Write out, exactly and in full, the records given below, but not their pictures.

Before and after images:
---+---
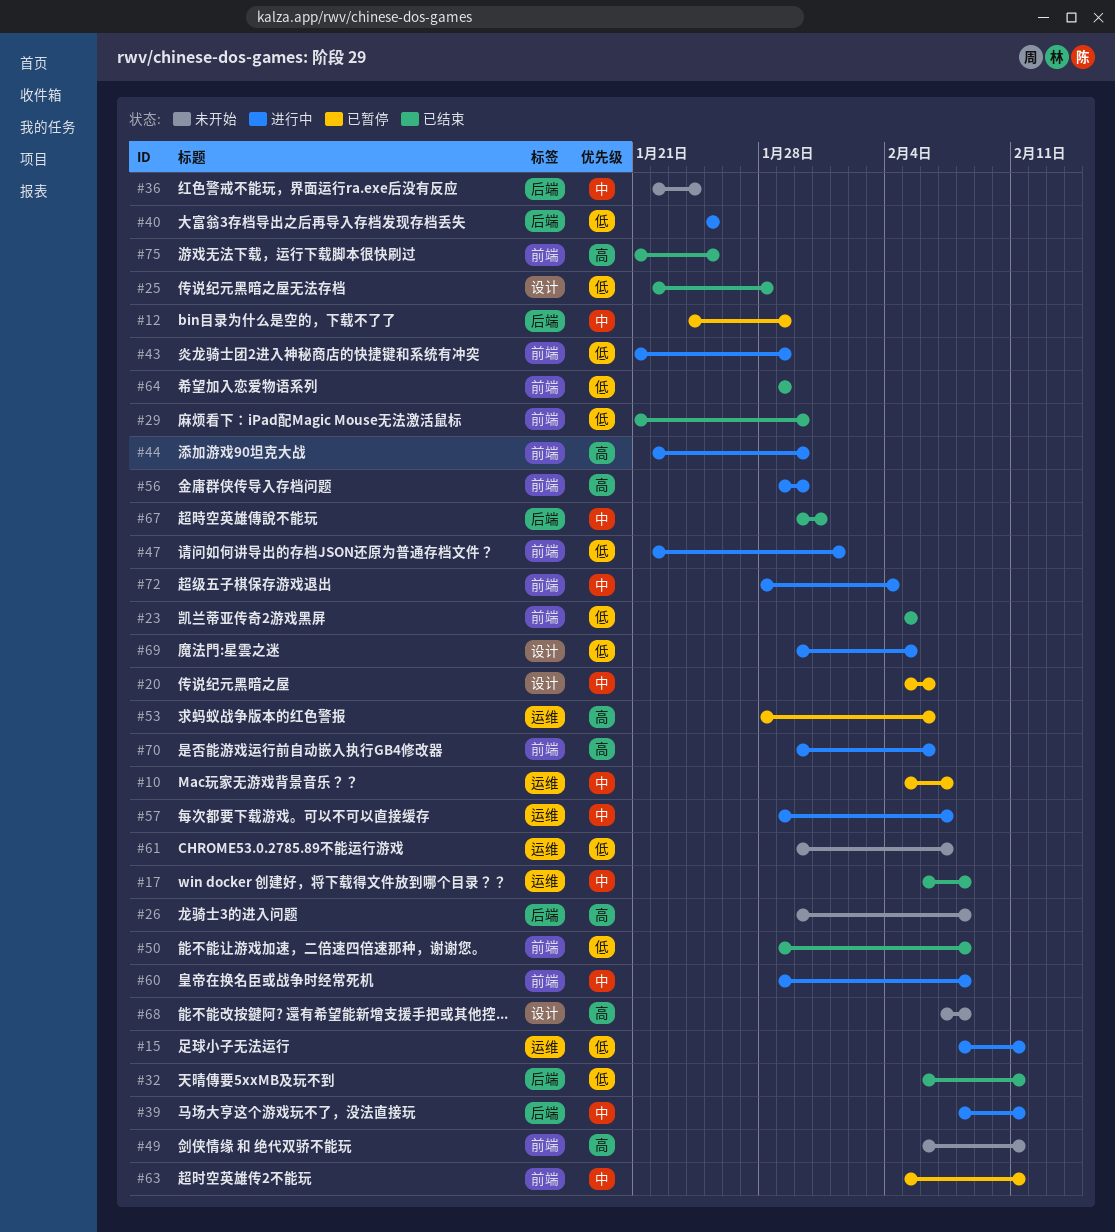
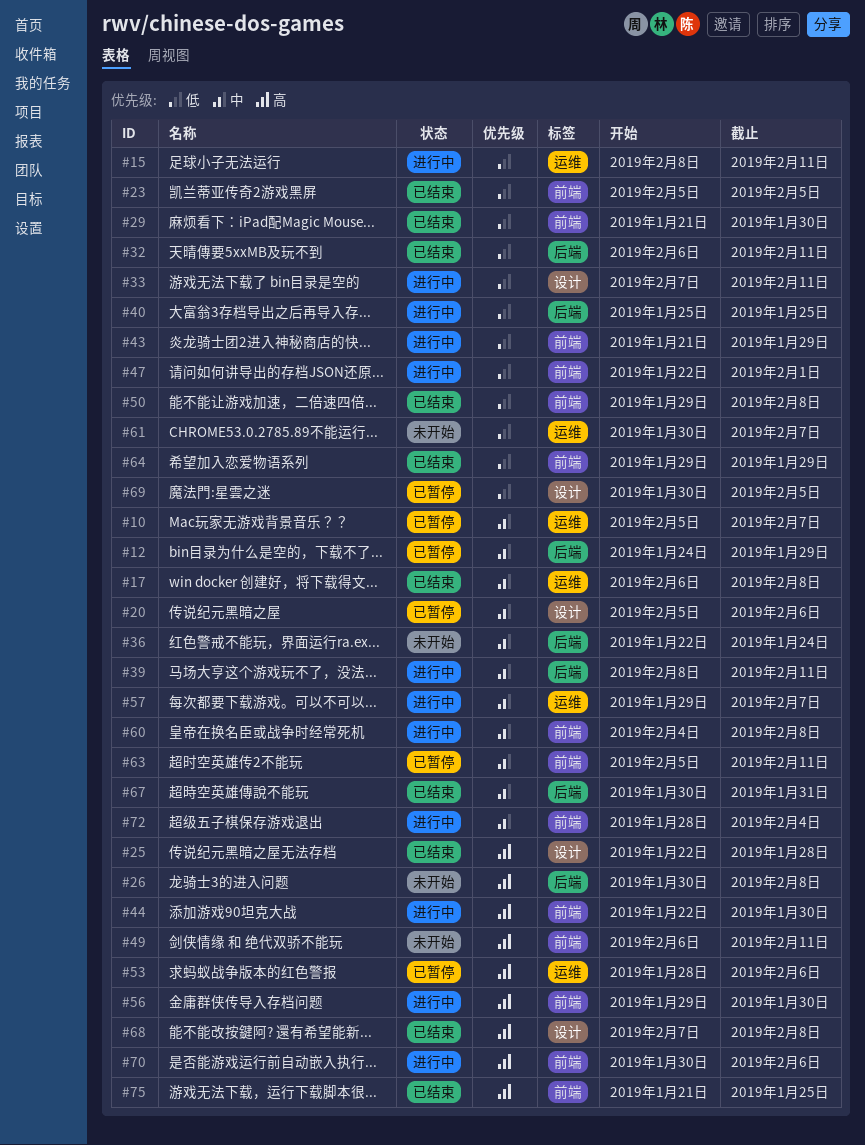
#25, priority: 低 -> 高
#33: none -> present
#60, start: Jan 29 -> Feb 4
#68, status: 未开始 -> 已结束
#69, status: 进行中 -> 已暂停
---+---
- ANSWER TO THE PROBLEM
#25, priority: 低 -> 高
#33: none -> present
#60, start: Jan 29 -> Feb 4
#68, status: 未开始 -> 已结束
#69, status: 进行中 -> 已暂停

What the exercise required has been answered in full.